══ Document section

Rekindling reconciliation

A special rapporteur from the United Nations has arrived in Australia to examine the human rights of the Aboriginal and Torres Strait Islander peoples. Professor James Anaya will also look into the legality of the Northern Territory intervention and the suspension of the Racial Discrimination Act that enabled it. So far, he has been at his diplomatic best when discussing the matters. He noted the letter he has received signed by several thousand people complaining at the flawed intervention and the lack of consultation surrounding it. When asked whether the measures were discriminatory he said, “On the face of it, yes. But I’m not expressing a conclusion on whether or not that’s justified at this time.”

Professor Anaya will take two weeks gathering evidence. It is very unlikely he will hand down a glowing report. The facts are already in. Howard’s legacy of “practical reconciliation”, which involved troops rushing onto the Aboriginal peoples’ land presumably to straighten out services and build the necessary infrastructure, has been a spectacular fizzer, if that were ever its motivation. Housing in remote Aboriginal communities is still a national disgrace. A confidential government memo recently revealed that up until 15 months ago, the $673 million allocated for the Strategic Indigenous Housing and Infrastructure Program had not produced a single new house for struggling Aboriginal communities. Not one!

════
══ Information provided

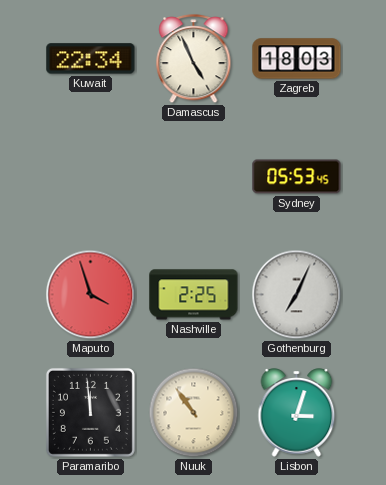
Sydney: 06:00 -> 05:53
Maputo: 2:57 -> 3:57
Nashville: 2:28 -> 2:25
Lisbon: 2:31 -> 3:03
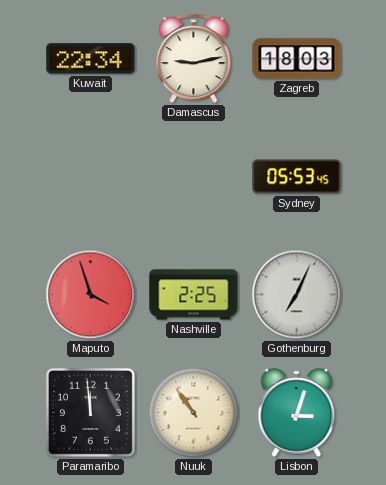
Damascus: 4:56 -> 9:13
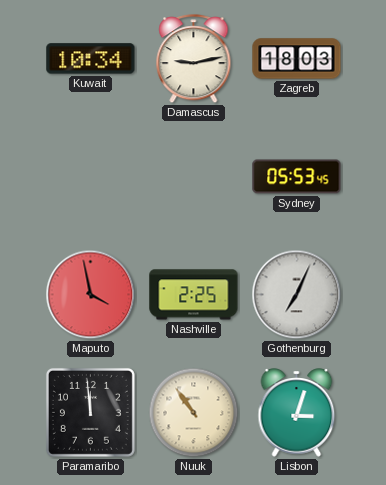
Kuwait: 22:34 -> 10:34
Maputo: 3:57 -> 3:58
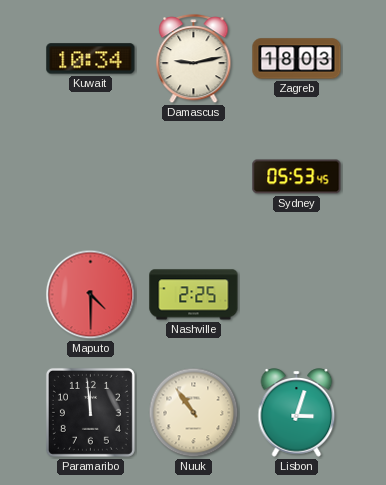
Maputo: 3:58 -> 4:30
Gothenburg: 7:04 -> none
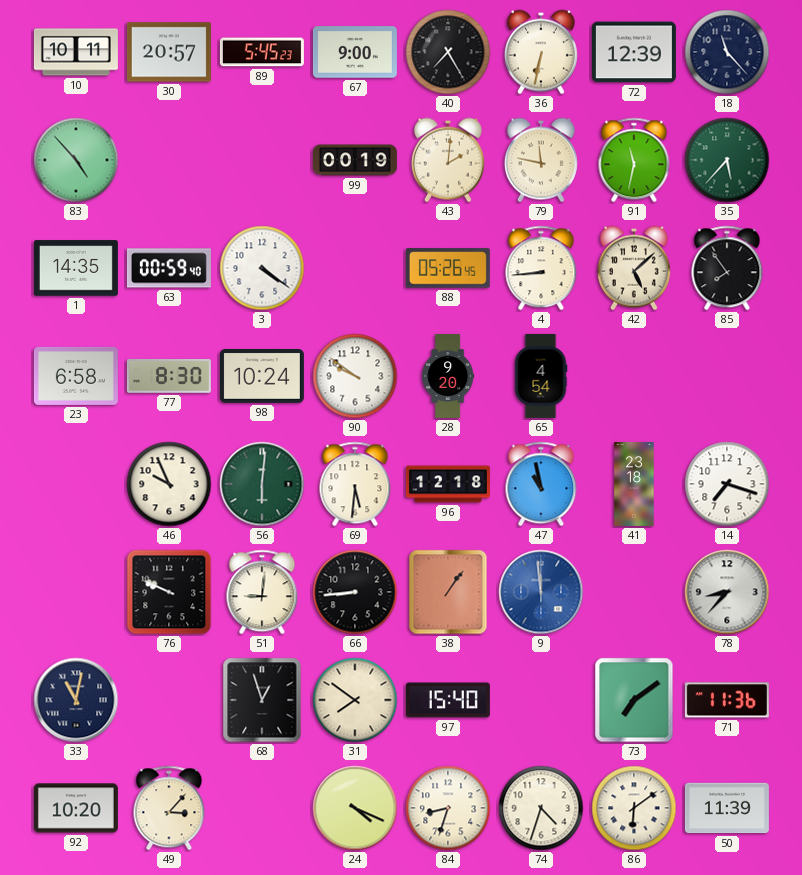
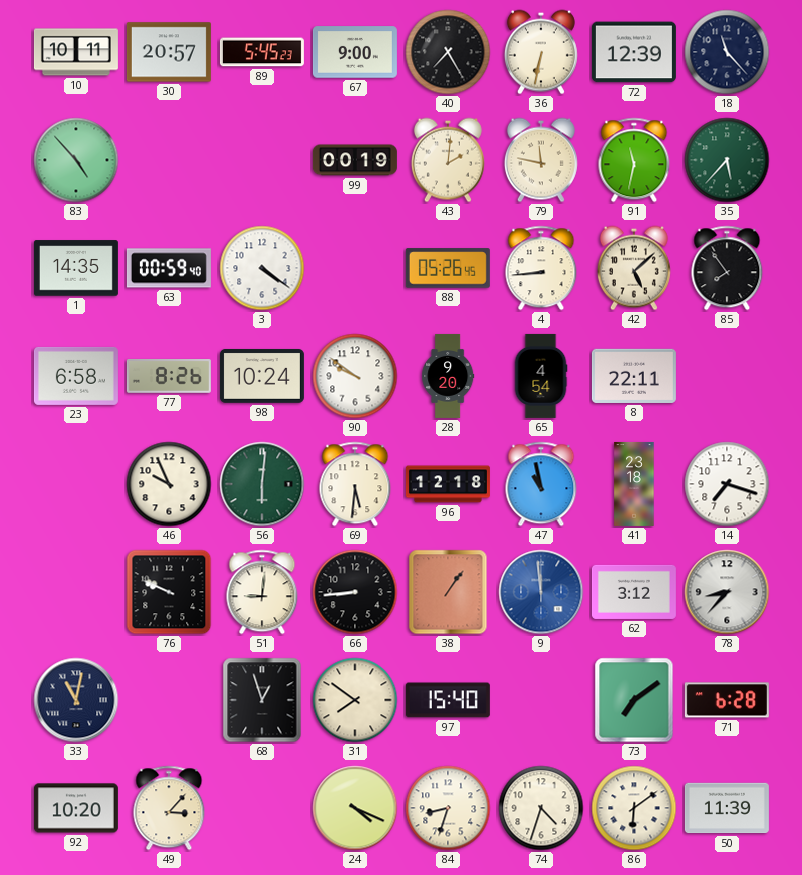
77: 8:30 -> 8:26
8: none -> 22:11
62: none -> 3:12
71: 11:36 -> 6:28
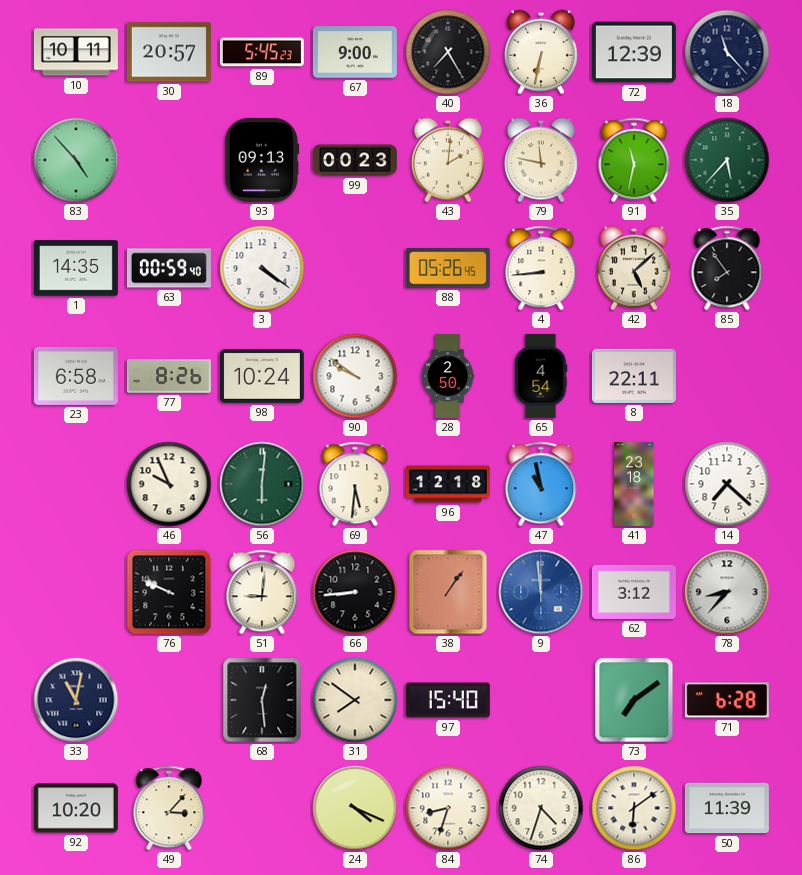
93: none -> 09:13
99: 00:19 -> 00:23
28: 9:20 -> 2:50
14: 7:18 -> 7:22
68: 12:57 -> 12:29
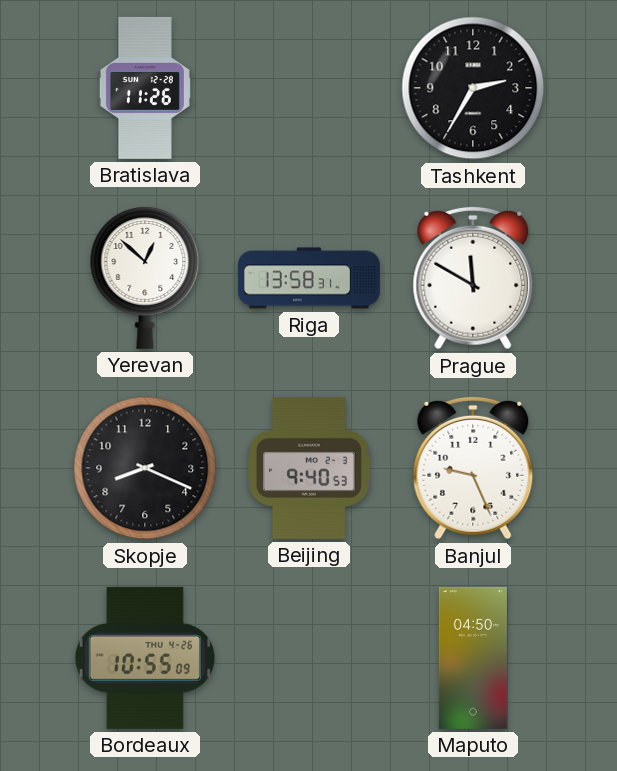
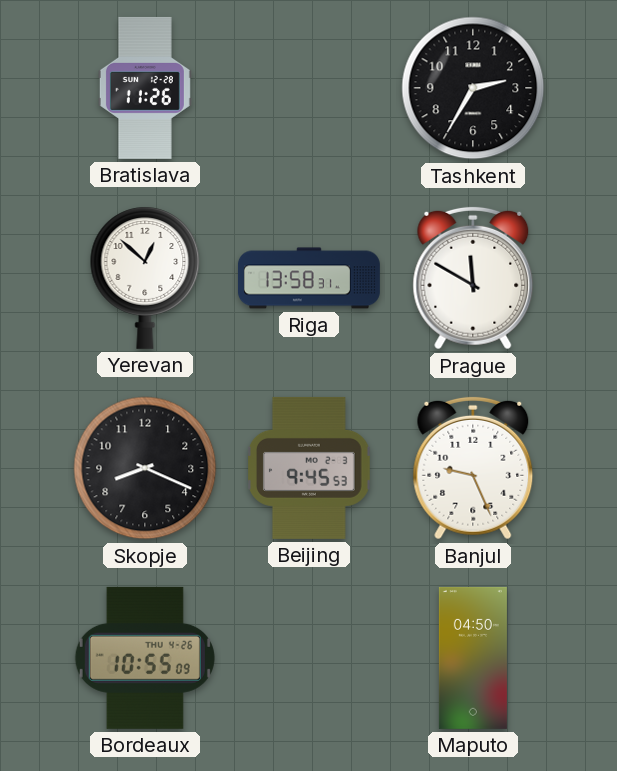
Beijing: 9:40 -> 9:45
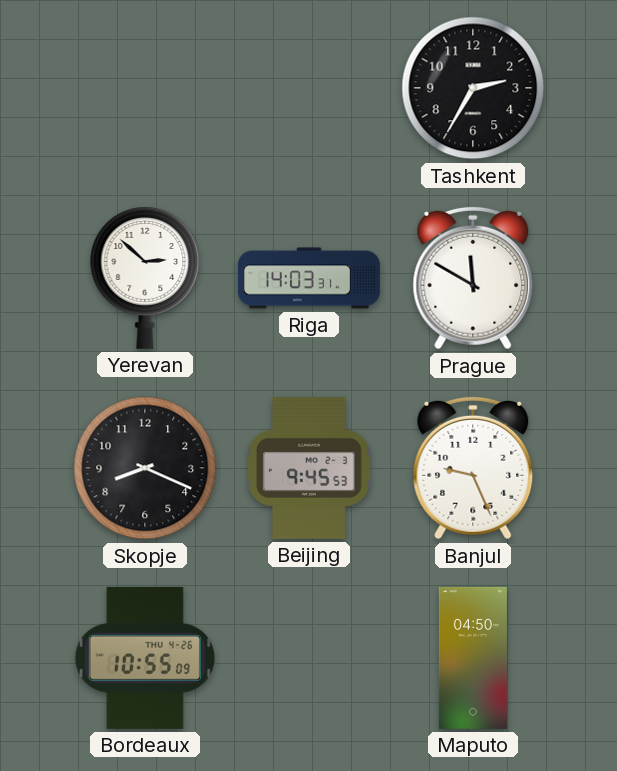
Bratislava: 11:26 -> none
Yerevan: 12:52 -> 2:52
Riga: 13:58 -> 14:03
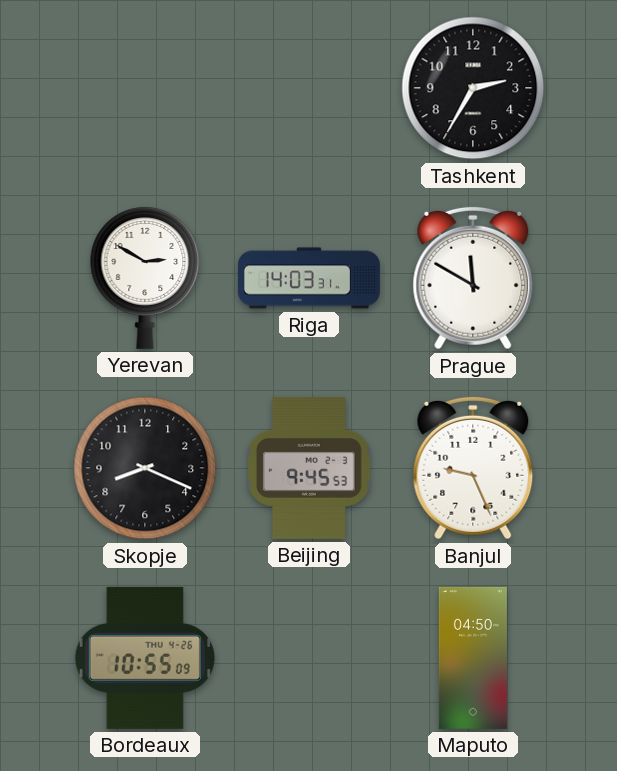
Yerevan: 2:52 -> 2:50
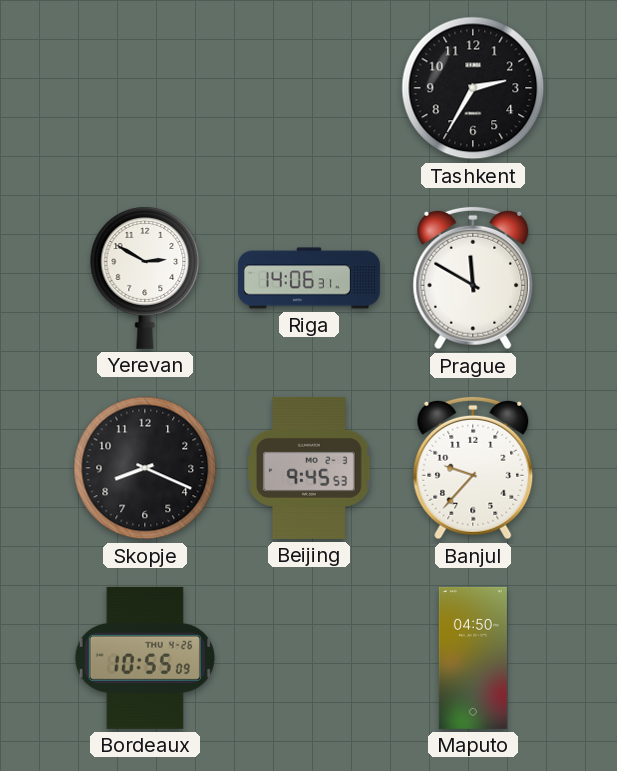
Riga: 14:03 -> 14:06
Banjul: 9:26 -> 9:37
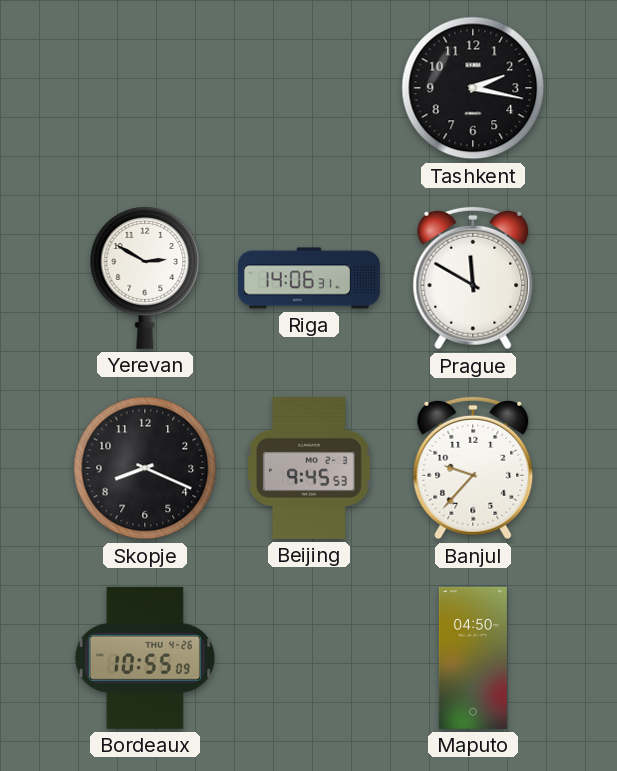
Tashkent: 2:35 -> 2:17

════

**Problems**
• a. According to the article on the UN rapporteur's visit to Australia, how long will Professor Anaya spend gathering evidence?
• b. Could you carry on the article on the UN rapporteur's visit to Australia, starting right after its last sentence?

**Answers for this exercise**
• a. Two weeks.

• b.
While the army moved into remote communities, a propaganda war was stepped up in the media. As Aboriginal leader Pat Dodson commented in an opinion piece in The Sydney Morning Herald last week, the occasional efforts to improve the conditions of Aboriginal people and the relations between Indigenous and non-Indigenous Australians over recent decades were derided as soft-headed, small “l” liberalism.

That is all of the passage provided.